## Exercise data
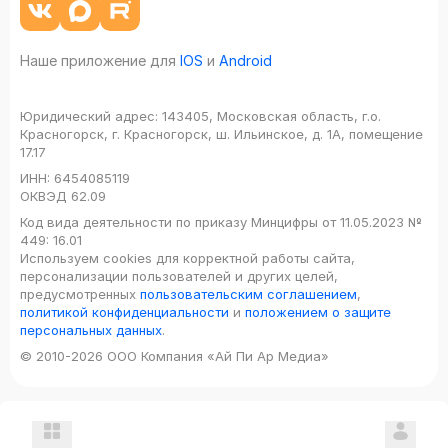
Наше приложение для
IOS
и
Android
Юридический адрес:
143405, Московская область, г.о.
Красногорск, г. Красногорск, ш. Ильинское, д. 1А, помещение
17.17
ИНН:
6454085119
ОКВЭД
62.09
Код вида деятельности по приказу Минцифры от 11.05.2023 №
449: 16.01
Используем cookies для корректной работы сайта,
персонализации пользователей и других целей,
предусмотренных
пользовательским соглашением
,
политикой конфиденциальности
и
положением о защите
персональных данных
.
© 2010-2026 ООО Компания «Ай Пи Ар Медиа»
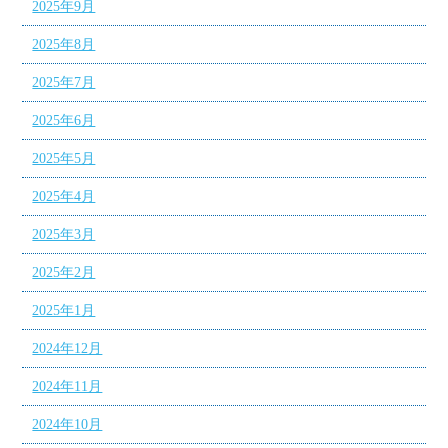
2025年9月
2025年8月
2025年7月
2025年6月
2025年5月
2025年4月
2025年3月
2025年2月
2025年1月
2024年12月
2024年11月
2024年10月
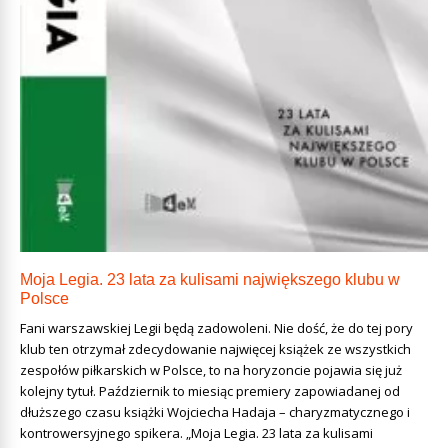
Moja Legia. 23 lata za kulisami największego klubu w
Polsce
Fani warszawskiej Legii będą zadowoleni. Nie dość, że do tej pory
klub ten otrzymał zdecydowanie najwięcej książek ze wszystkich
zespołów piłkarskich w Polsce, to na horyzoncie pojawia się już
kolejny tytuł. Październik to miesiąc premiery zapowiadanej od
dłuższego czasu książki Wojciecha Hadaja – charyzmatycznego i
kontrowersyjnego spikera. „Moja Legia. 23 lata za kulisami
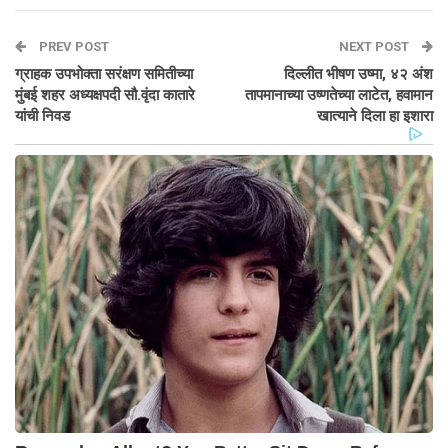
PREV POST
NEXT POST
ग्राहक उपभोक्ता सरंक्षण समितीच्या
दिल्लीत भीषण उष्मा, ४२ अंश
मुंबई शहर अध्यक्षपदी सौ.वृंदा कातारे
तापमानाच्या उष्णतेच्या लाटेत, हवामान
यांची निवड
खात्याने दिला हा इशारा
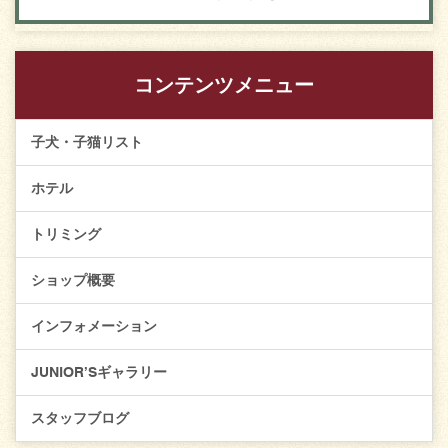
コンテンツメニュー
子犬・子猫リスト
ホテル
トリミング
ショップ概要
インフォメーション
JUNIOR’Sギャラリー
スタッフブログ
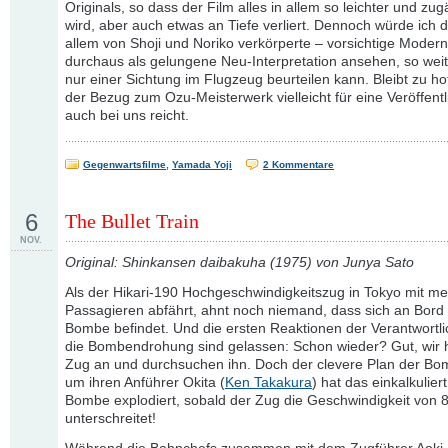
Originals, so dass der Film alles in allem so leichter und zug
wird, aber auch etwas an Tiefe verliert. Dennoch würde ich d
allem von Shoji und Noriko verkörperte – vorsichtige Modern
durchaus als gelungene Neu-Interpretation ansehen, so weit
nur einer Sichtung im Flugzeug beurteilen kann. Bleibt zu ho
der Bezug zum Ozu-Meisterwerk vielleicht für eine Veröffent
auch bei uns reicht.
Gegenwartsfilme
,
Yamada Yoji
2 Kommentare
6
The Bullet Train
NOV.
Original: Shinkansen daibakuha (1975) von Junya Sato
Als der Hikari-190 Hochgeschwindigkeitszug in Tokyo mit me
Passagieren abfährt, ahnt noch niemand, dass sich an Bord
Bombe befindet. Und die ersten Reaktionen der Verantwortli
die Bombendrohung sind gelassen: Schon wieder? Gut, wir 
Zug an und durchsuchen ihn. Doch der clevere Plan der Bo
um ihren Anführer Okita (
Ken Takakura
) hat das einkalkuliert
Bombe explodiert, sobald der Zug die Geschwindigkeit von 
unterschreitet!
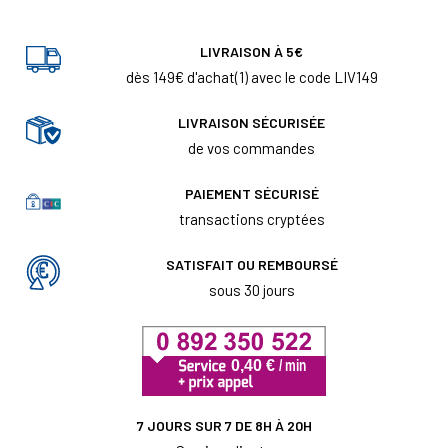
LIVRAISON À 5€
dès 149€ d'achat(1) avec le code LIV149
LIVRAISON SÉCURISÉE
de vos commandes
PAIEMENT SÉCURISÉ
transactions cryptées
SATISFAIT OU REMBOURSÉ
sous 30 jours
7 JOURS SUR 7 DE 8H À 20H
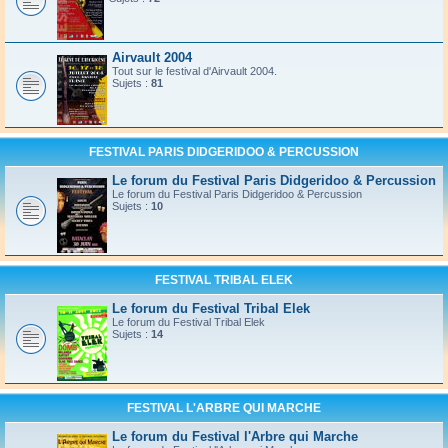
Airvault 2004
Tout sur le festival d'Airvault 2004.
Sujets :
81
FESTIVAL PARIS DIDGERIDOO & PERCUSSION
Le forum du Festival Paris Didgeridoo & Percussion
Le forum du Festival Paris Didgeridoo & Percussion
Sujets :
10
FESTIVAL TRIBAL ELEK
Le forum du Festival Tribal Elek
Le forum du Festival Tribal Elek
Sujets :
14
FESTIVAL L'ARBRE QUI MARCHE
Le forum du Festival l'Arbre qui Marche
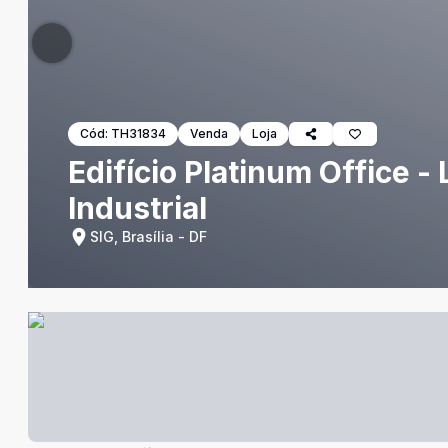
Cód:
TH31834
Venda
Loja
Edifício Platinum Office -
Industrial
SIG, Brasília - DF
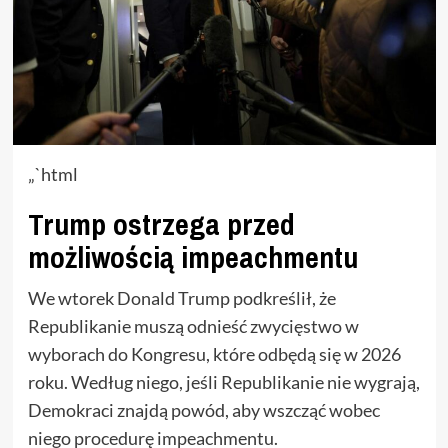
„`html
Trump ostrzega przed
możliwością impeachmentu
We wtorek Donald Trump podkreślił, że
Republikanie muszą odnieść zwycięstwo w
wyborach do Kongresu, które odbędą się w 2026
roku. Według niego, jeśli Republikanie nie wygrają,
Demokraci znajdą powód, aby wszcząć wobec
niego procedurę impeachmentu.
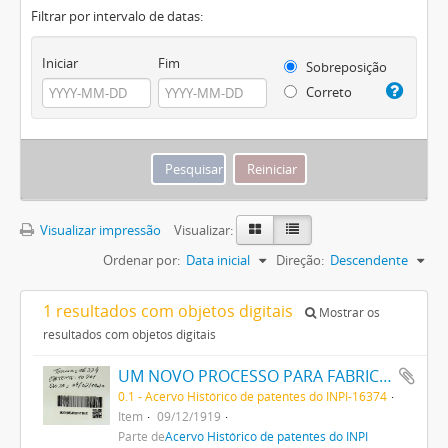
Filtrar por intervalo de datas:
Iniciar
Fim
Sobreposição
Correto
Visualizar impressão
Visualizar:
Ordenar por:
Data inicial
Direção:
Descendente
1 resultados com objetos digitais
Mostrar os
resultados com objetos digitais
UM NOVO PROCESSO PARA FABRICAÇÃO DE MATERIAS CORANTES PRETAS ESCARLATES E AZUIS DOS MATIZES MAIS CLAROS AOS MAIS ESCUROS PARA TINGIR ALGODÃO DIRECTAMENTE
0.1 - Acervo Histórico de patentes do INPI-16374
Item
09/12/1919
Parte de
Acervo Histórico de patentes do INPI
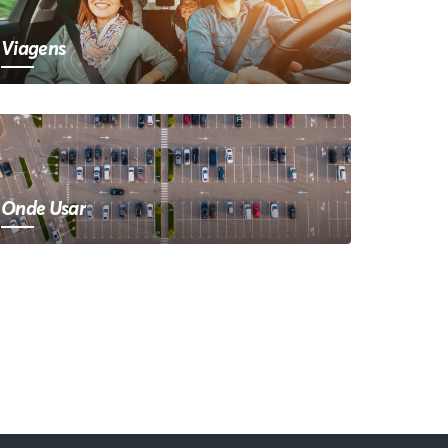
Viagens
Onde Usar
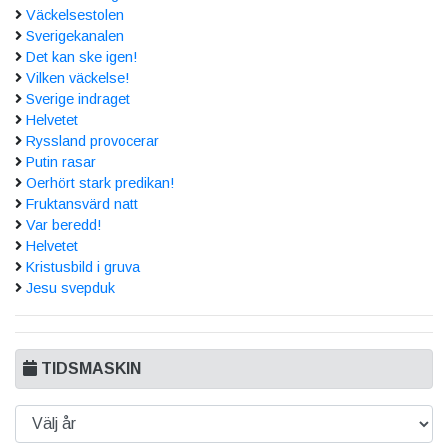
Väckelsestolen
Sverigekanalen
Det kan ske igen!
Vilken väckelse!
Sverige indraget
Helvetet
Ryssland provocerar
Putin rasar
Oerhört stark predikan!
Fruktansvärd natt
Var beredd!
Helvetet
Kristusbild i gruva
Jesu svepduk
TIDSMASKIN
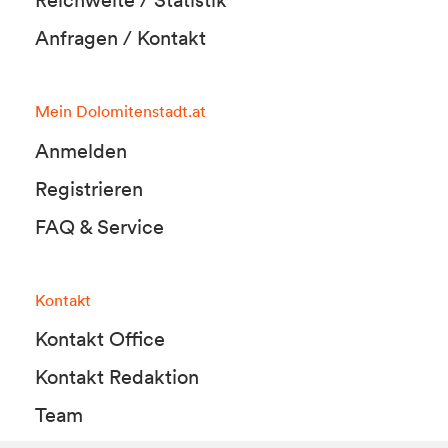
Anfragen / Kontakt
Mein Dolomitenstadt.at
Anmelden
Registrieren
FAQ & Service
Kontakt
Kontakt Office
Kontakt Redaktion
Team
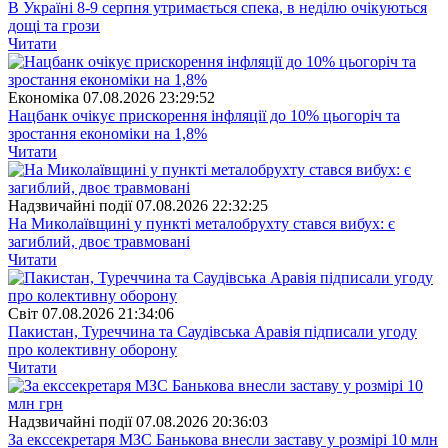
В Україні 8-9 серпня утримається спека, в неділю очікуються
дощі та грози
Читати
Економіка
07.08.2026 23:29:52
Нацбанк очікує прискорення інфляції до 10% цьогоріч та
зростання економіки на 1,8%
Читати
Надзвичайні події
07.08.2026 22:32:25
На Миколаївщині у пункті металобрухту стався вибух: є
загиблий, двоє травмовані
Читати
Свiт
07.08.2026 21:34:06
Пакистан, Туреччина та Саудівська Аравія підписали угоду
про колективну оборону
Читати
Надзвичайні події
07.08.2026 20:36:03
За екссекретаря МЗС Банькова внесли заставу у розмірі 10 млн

## Exercise requirements
Up to and including the line with "kolejny tytuł. Październik", repeat every line from the top of the entries exactly, but not the pictures.

## Exercise answer
Наше приложение для
IOS
и
Android
Юридический адрес:
143405, Московская область, г.о.
Красногорск, г. Красногорск, ш. Ильинское, д. 1А, помещение
17.17
ИНН:
6454085119
ОКВЭД
62.09
Код вида деятельности по приказу Минцифры от 11.05.2023 №
449: 16.01
Используем cookies для корректной работы сайта,
персонализации пользователей и других целей,
предусмотренных
пользовательским соглашением
,
политикой конфиденциальности
и
положением о защите
персональных данных
.
© 2010-2026 ООО Компания «Ай Пи Ар Медиа»
2025年9月
2025年8月
2025年7月
2025年6月
2025年5月
2025年4月
2025年3月
2025年2月
2025年1月
2024年12月
2024年11月
2024年10月
Moja Legia. 23 lata za kulisami największego klubu w
Polsce
Fani warszawskiej Legii będą zadowoleni. Nie dość, że do tej pory
klub ten otrzymał zdecydowanie najwięcej książek ze wszystkich
zespołów piłkarskich w Polsce, to na horyzoncie pojawia się już
kolejny tytuł. Październik to miesiąc premiery zapowiadanej od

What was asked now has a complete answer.